Porque é que “pensar positivo” nem sempre funciona

Autor: She Can Care Artigo publicado em: 13/04/2026 Contagem de comentários: 0 commentários
Porque é que “pensar positivo” nem sempre funciona

A ideia de que "basta mudar o pensamento para mudar a realidade" tornou-se popular no desenvolvimento pessoal. No entanto, muitas pessoas esforçam-se por manter uma atitude positiva e, mesmo assim, continuam a sentir bloqueios, repetição de comportamentos ou falta de avanço, com alguma dificuldade inerente em transmutar estes padrões.

Isto acontece porque o funcionamento interno é mais profundo do que o pensamento consciente.

 

Bloqueios emocionais não resolvidos

Experiências emocionais marcantes que não foram integradas tendem a permanecer ativas no sistema interno. Estas memórias emocionais influenciam percepções, reações e decisões, mesmo quando existe intenção consciente de pensar de forma positiva. O pensamento tenta avançar, mas a emoção enraizada mantém o padrão anterior.

Padrões inconscientes automáticos

Grande parte dos comportamentos e escolhas é guiada por programas internos adquiridos ao longo da vida e enraizados de forma muito eficiente, pela repetição. Crenças sobre valor pessoal, segurança, merecimento ou confiança podem funcionar como filtros invisíveis e como gatilhos comportamentais. Assim, a pessoa pode afirmar mentalmente que quer algo, mas agir de forma inconsistente com esse objetivo, mesmo sem querer.

Resistência interna à mudança

Qualquer mudança implica sair do conhecido e, isso por si só, é causador de medo. Mesmo que o conhecido seja desconfortável, o sistema interno tende a procurar estabilidade (plasticidade neural). Esta resistência pode manifestar-se como procrastinação, dúvida constante, medo de errar ou sensação de bloqueio. O pensamento positivo, isolado, não resolve esta dinâmica.

Dissociação entre mente e corpo

Quando o pensamento afirma algo que não é sentido como verdadeiro, surge tensão interna. O corpo reage através de ansiedade, cansaço ou inquietação. Isto indica falta de alinhamento entre intenção mental e estado emocional ou energético.

Foco excessivo na negação do que existe

Forçar positividade pode levar à evitação de emoções legítimas como tristeza, frustração ou medo. Ignorar estas experiências impede o seu processamento e prolonga o impacto interno. O desenvolvimento pessoal eficaz envolve reconhecer o que está presente antes de tentar transformar. Tudo faz parte e tudo deve ser olhado, acolhido e integrado. As emoções não se evitam, sentem-se.

 

Pensar de forma construtiva é útil, mas torna-se realmente eficaz quando acompanhado por consciência emocional, observação de padrões e trabalho interno consistente. A mudança sustentável ocorre quando pensamento, emoção e ação caminham na mesma direção.

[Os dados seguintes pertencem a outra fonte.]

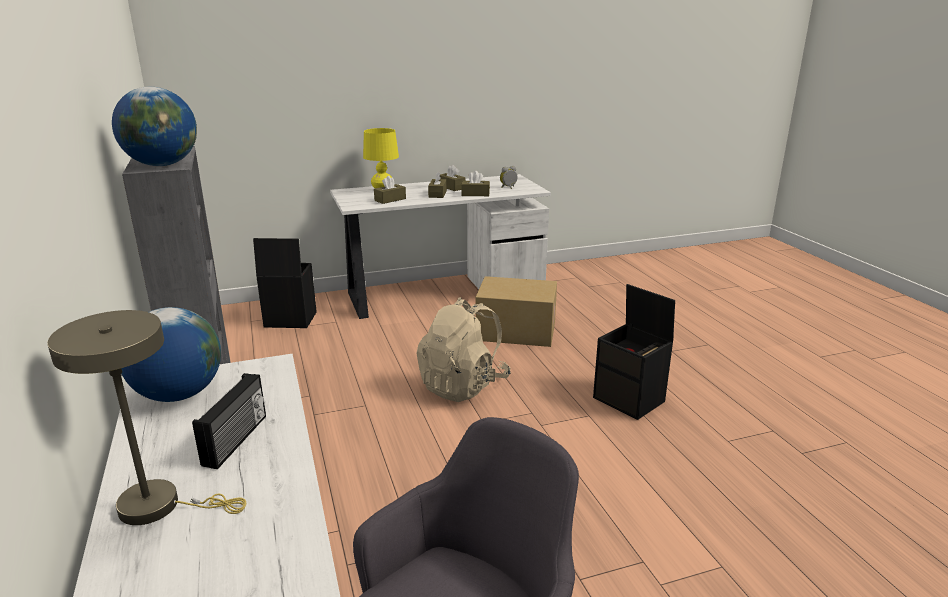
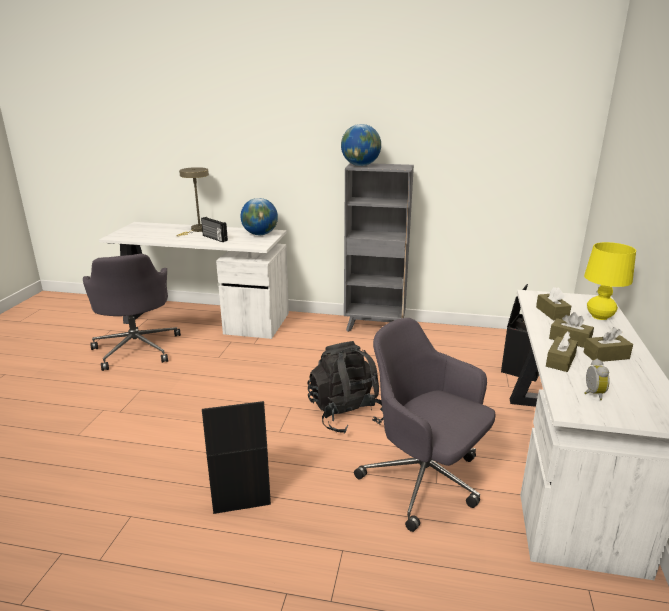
camera: 120 degrees right, 0 degrees up
beige backpack [416,297,511,402] -> black backpack [307,341,384,434]
cardboard box [475,276,557,347] -> grey office chair [354,318,496,532]

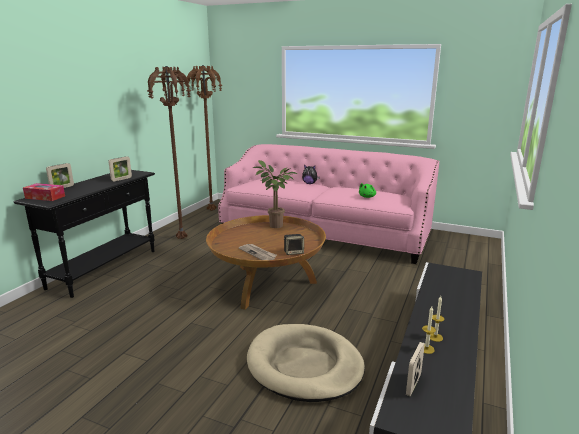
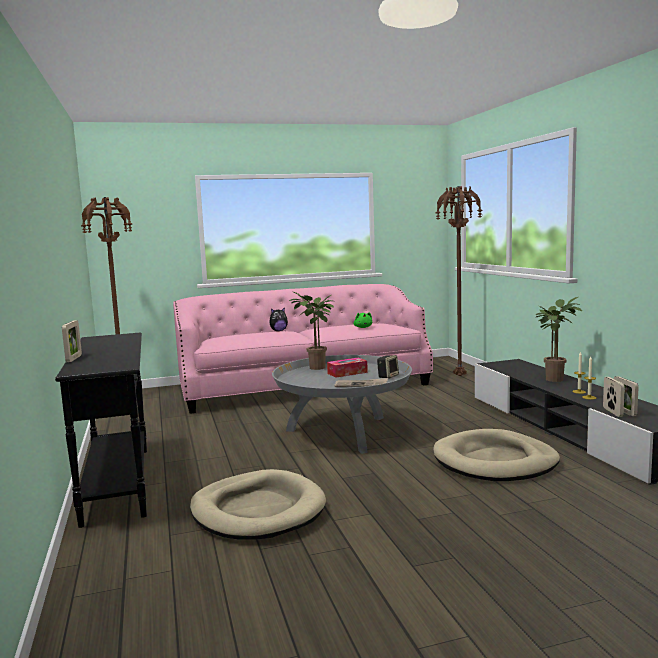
camera: 40 degrees left, 10 degrees down
tissue box [23,183,65,201] -> tissue box moved to [327,358,368,378]
picture frame [108,156,132,181] -> picture frame moved to [603,377,625,417]
brown floor lamp [147,66,191,239] -> brown floor lamp moved to [436,186,483,376]
brown coffee table [206,215,326,310] -> grey coffee table [272,355,412,454]
none -> beige dog bed [190,469,326,540]
none -> potted plant [536,297,582,382]

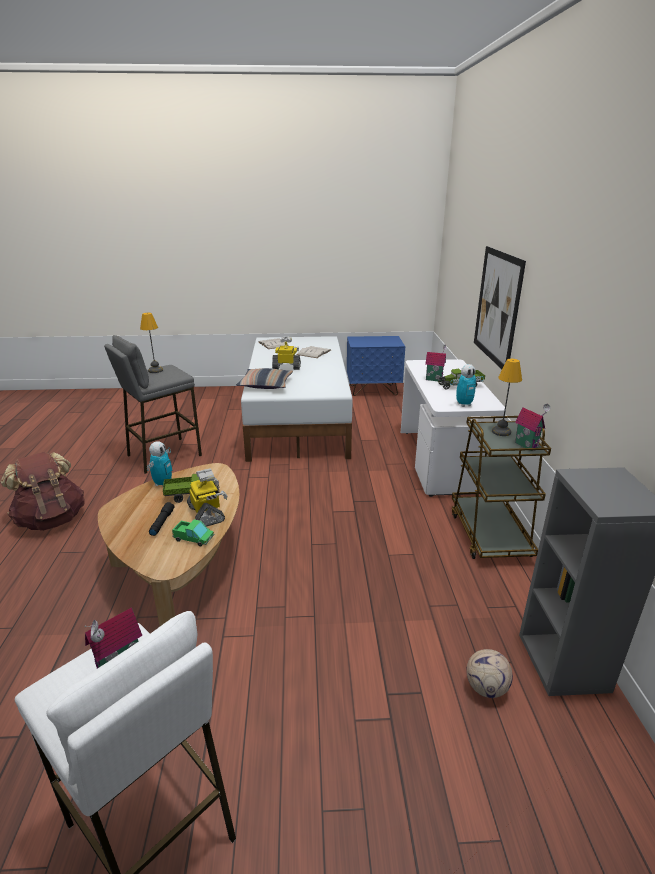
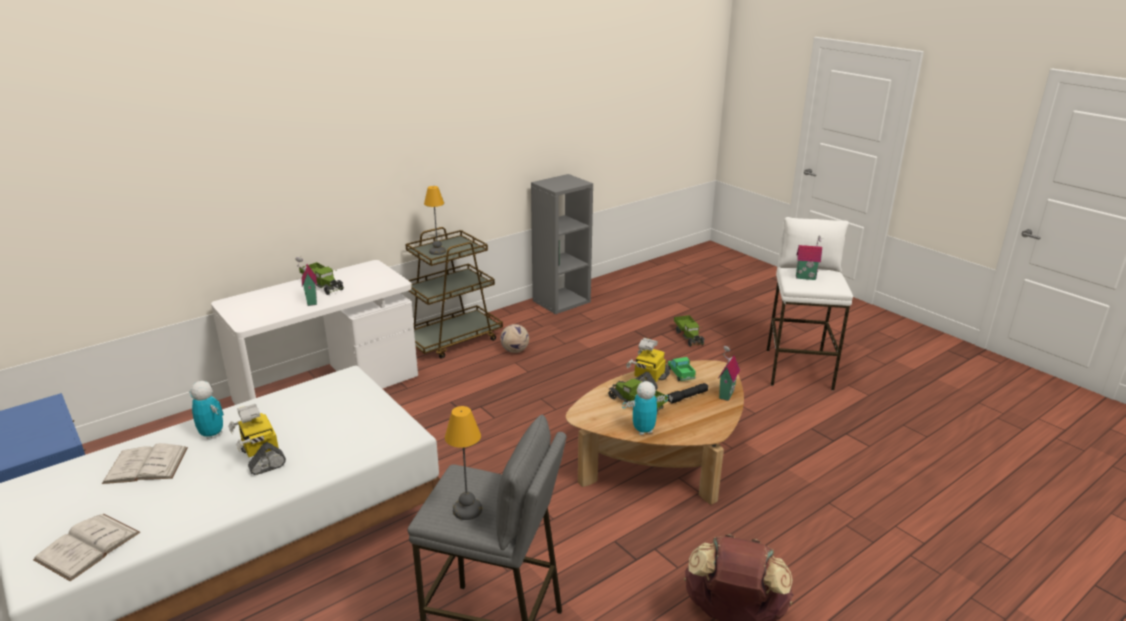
camera: 125 degrees left, 0 degrees up
pillow [236,368,293,389] -> none
toy robot [450,364,484,407] -> toy robot moved to [190,381,224,440]
football [466,649,513,698] -> football moved to [501,324,529,353]
picture [474,246,526,369] -> none
toy house [515,404,550,451] -> toy house moved to [719,346,740,401]
none -> toy truck [674,315,705,347]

A Radiestesia Terapêutica pode assumir um papel relevante neste processo, ao permitir identificar causas profundas de bloqueios que muitas vezes não estão acessíveis ao pensamento consciente. Através da leitura e harmonização do campo energético, torna-se possível atuar na origem de padrões emocionais, mentais ou vibracionais que sustentam a repetição de dificuldades.

Este método é frequentemente utilizado como suporte na limpeza energética e na reorganização interna, favorecendo maior clareza, alinhamento e disponibilidade para novas escolhas. Ao trabalhar a nível subtil, pode facilitar processos de libertação e reprogramação que contribuem para uma percepção diferente da realidade e das próprias capacidades.

Ainda assim, qualquer transformação depende também da intenção, da responsabilidade pessoal e da ação consciente. A vontade individual continua a ser um elemento determinante para consolidar mudanças e sustentar um novo posicionamento interno ao longo do tempo.

Artigo produzido por Sílvia Dias com base nas teorias de: Abbé Alexis Mermet, Chaumery & de Bélizal, René Lacroix-a-l’Henri, Patrick Burensteinas e Bruce H. Lipton.